I entitled my presentation: “‘I am in the king’s highway, the way of holiness’: John Bunyan’s The Pilgrim's Progress.” I majored on the way Bunyan points his readers outside themselves for assurance of the work of grace in salvation: pointing them to the Bible at all times, and expecting holiness to be the fruit of conversion that can be encouraged and discerned by fellow believers in the life of the church in spiritual pilgrimage.

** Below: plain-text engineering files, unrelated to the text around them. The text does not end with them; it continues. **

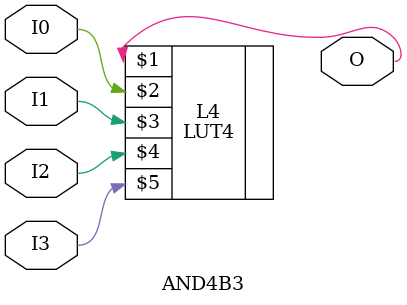
<source format=v>


`timescale  1 ps / 1 ps


module AND4B3 (O, I0, I1, I2, I3);

    output O;

    input  I0, I1, I2, I3;

    LUT4 #(.INIT(16'h0100)) L4 (O, I0, I1, I2, I3);

endmodule

</source>
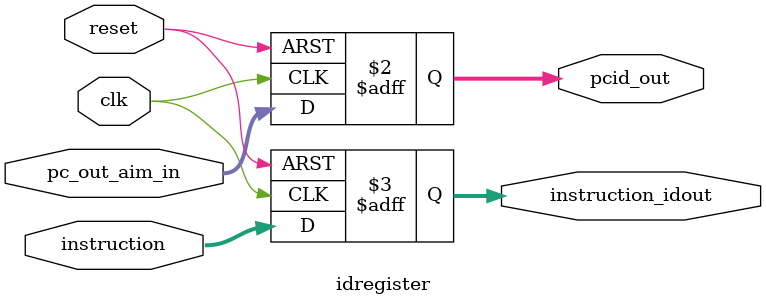
<source format=sv>
module idregister (
  input  wire        clk,
  input  wire        reset,
  input  wire [63:0] pc_out_aim_in,
  input  wire [31:0] instruction,
  output reg  [63:0] pcid_out,
  output reg  [31:0] instruction_idout
);

  always @(posedge clk or posedge reset) begin
    if (reset) begin
      pcid_out         <= 64'b0;
      instruction_idout <= 32'b0;
    end else begin
      pcid_out         <= pc_out_aim_in;
      instruction_idout <= instruction;
    end
  end

endmodule

</source>
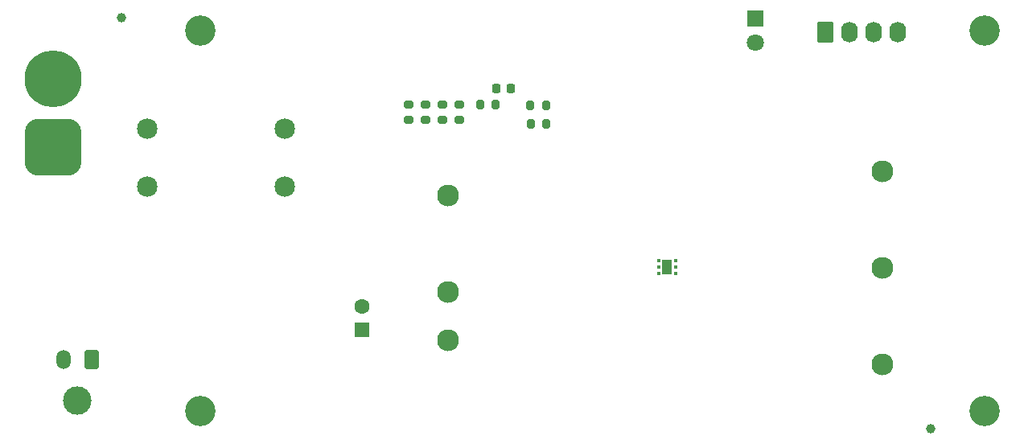
<source format=gbr>
%TF.GenerationSoftware,KiCad,Pcbnew,7.0.7*%
%TF.CreationDate,2024-04-17T16:30:55-07:00*%
%TF.ProjectId,power_board_12V,706f7765-725f-4626-9f61-72645f313256,rev?*%
%TF.SameCoordinates,Original*%
%TF.FileFunction,Soldermask,Bot*%
%TF.FilePolarity,Negative*%
%FSLAX46Y46*%
G04 Gerber Fmt 4.6, Leading zero omitted, Abs format (unit mm)*
G04 Created by KiCad (PCBNEW 7.0.7) date 2024-04-17 16:30:55*
%MOMM*%
%LPD*%
G01*
G04 APERTURE LIST*
G04 Aperture macros list*
%AMRoundRect*
0 Rectangle with rounded corners*
0 $1 Rounding radius*
0 $2 $3 $4 $5 $6 $7 $8 $9 X,Y pos of 4 corners*
0 Add a 4 corners polygon primitive as box body*
4,1,4,$2,$3,$4,$5,$6,$7,$8,$9,$2,$3,0*
0 Add four circle primitives for the rounded corners*
1,1,$1+$1,$2,$3*
1,1,$1+$1,$4,$5*
1,1,$1+$1,$6,$7*
1,1,$1+$1,$8,$9*
0 Add four rect primitives between the rounded corners*
20,1,$1+$1,$2,$3,$4,$5,0*
20,1,$1+$1,$4,$5,$6,$7,0*
20,1,$1+$1,$6,$7,$8,$9,0*
20,1,$1+$1,$8,$9,$2,$3,0*%
G04 Aperture macros list end*
%ADD10RoundRect,0.250000X-0.620000X-0.845000X0.620000X-0.845000X0.620000X0.845000X-0.620000X0.845000X0*%
%ADD11O,1.740000X2.190000*%
%ADD12C,3.200000*%
%ADD13C,3.000000*%
%ADD14RoundRect,0.250001X0.499999X0.759999X-0.499999X0.759999X-0.499999X-0.759999X0.499999X-0.759999X0*%
%ADD15O,1.500000X2.020000*%
%ADD16C,2.159000*%
%ADD17C,2.300000*%
%ADD18RoundRect,1.500000X1.500000X-1.500000X1.500000X1.500000X-1.500000X1.500000X-1.500000X-1.500000X0*%
%ADD19C,6.000000*%
%ADD20R,1.600000X1.600000*%
%ADD21C,1.600000*%
%ADD22R,1.800000X1.800000*%
%ADD23C,1.800000*%
%ADD24RoundRect,0.200000X0.275000X-0.200000X0.275000X0.200000X-0.275000X0.200000X-0.275000X-0.200000X0*%
%ADD25RoundRect,0.200000X-0.275000X0.200000X-0.275000X-0.200000X0.275000X-0.200000X0.275000X0.200000X0*%
%ADD26C,1.000000*%
%ADD27RoundRect,0.225000X-0.225000X-0.250000X0.225000X-0.250000X0.225000X0.250000X-0.225000X0.250000X0*%
%ADD28RoundRect,0.093750X0.093750X0.106250X-0.093750X0.106250X-0.093750X-0.106250X0.093750X-0.106250X0*%
%ADD29R,1.000000X1.600000*%
%ADD30RoundRect,0.200000X-0.200000X-0.275000X0.200000X-0.275000X0.200000X0.275000X-0.200000X0.275000X0*%
%ADD31RoundRect,0.200000X0.200000X0.275000X-0.200000X0.275000X-0.200000X-0.275000X0.200000X-0.275000X0*%
G04 APERTURE END LIST*
D10*
%TO.C,J4*%
X158623000Y-55118000D03*
D11*
X161163000Y-55118000D03*
X163703000Y-55118000D03*
X166243000Y-55118000D03*
%TD*%
D12*
%TO.C,H1*%
X92862400Y-54996000D03*
%TD*%
%TO.C,H4*%
X175412400Y-94996000D03*
%TD*%
%TO.C,H3*%
X175412400Y-54996000D03*
%TD*%
D13*
%TO.C,J1*%
X79932400Y-93931200D03*
D14*
X81432400Y-89611200D03*
D15*
X78432400Y-89611200D03*
%TD*%
D16*
%TO.C,L1*%
X87249000Y-71378003D03*
X101748997Y-71378003D03*
X101748997Y-65278000D03*
X87249000Y-65278000D03*
%TD*%
D17*
%TO.C,PS1*%
X118953000Y-87565000D03*
X118953000Y-82485000D03*
X118953000Y-72325000D03*
X164673000Y-90105000D03*
X164673000Y-79945000D03*
X164673000Y-69785000D03*
%TD*%
D18*
%TO.C,J5*%
X77343000Y-67227000D03*
D19*
X77343000Y-60027000D03*
%TD*%
D20*
%TO.C,C4*%
X109855000Y-86487000D03*
D21*
X109855000Y-83987000D03*
%TD*%
D12*
%TO.C,H2*%
X92862400Y-94996000D03*
%TD*%
D22*
%TO.C,D1*%
X151257000Y-53721000D03*
D23*
X151257000Y-56261000D03*
%TD*%
D24*
%TO.C,0X49*%
X120142000Y-64389000D03*
X120142000Y-62739000D03*
%TD*%
D25*
%TO.C,0X4A*%
X116586000Y-62725800D03*
X116586000Y-64375800D03*
%TD*%
%TO.C,0X48*%
X114808000Y-62725800D03*
X114808000Y-64375800D03*
%TD*%
D26*
%TO.C,FID3*%
X169722800Y-96875600D03*
%TD*%
D27*
%TO.C,C2*%
X123976800Y-61061600D03*
X125526800Y-61061600D03*
%TD*%
D28*
%TO.C,U1*%
X142873500Y-79214000D03*
X142873500Y-79864000D03*
X142873500Y-80514000D03*
X141098500Y-80514000D03*
X141098500Y-79864000D03*
X141098500Y-79214000D03*
D29*
X141986000Y-79864000D03*
%TD*%
D30*
%TO.C,R2*%
X127635000Y-64770000D03*
X129285000Y-64770000D03*
%TD*%
D25*
%TO.C,0X4B*%
X118364000Y-62739000D03*
X118364000Y-64389000D03*
%TD*%
D31*
%TO.C,R1*%
X123952000Y-62738000D03*
X122302000Y-62738000D03*
%TD*%
D26*
%TO.C,FID4*%
X84582000Y-53594000D03*
%TD*%
D30*
%TO.C,R3*%
X127572000Y-62865000D03*
X129222000Y-62865000D03*
%TD*%
M02*

</source>
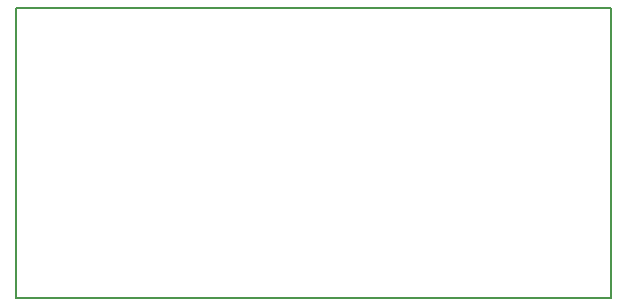
<source format=gbr>
%TF.GenerationSoftware,KiCad,Pcbnew,8.0.7*%
%TF.CreationDate,2024-12-14T18:23:45+03:00*%
%TF.ProjectId,pmod_esp32,706d6f64-5f65-4737-9033-322e6b696361,0.1*%
%TF.SameCoordinates,Original*%
%TF.FileFunction,Profile,NP*%
%FSLAX46Y46*%
G04 Gerber Fmt 4.6, Leading zero omitted, Abs format (unit mm)*
G04 Created by KiCad (PCBNEW 8.0.7) date 2024-12-14 18:23:45*
%MOMM*%
%LPD*%
G01*
G04 APERTURE LIST*
%TA.AperFunction,Profile*%
%ADD10C,0.200000*%
%TD*%
G04 APERTURE END LIST*
D10*
X189250000Y-35000000D02*
X239650000Y-35000000D01*
X239650000Y-59500000D01*
X189250000Y-59500000D01*
X189250000Y-35000000D01*
M02*

</source>
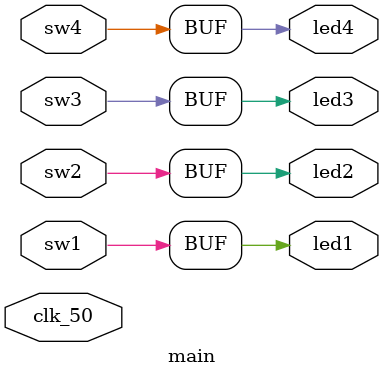
<source format=v>
module main(
input clk_50,
output led1,
output led2,
output led3,
output led4,
input sw1,
input sw2,
input sw3,
input sw4
);

integer chave1;
integer chave2;
integer chave3;
integer chave4;

always @(posedge clk_50)
begin
chave1 = sw1;
chave2 = sw2;
chave3 = sw3;
chave4 = sw4;
end

assign led1 = sw1;
assign led2 = sw2;
assign led3 = sw3;
assign led4 = sw4;

endmodule

</source>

The title quotation is from Christian's defiant confrontation with Apollyon in the Valley of Humiliation. In turn the phrasing is borrowed by Bunyan from Isaiah 35:8:

7 And the parched ground shall become a pool,

and the thirsty land springs of water:

in the habitation of dragons, where each lay,

shall be grass with reeds and rushes.

8 And an highway shall be there, and a way,

and it shall be called The way of holiness;

the unclean shall not pass over it; but it shall be for those:

the wayfaring men, though fools, shall not err therein.

9 No lion shall be there,

nor any ravenous beast shall go up thereon,

it shall not be found there;

but the redeemed shall walk there:

Verse 7 helps in supporting Bunyan's description of Apollyon as a dragon, even as other elements of his description draw from Job's Leviathan (45:15), and possibly Behemoth (Job 40:16) , and the beast of Revelation 13:2 - ‘He was clothed with scales, like a fish (and they are his pride). He had wings like a dragon, feet like a bear, and out of his belly came fire and smoke, and his mouth was as the mouth of a lion.’


The Way of holiness is walked by those redeemed by God - wayfarers who will ultimately be spared the assaults of lions that Christian had already faced on approaching the Palace Beautiful.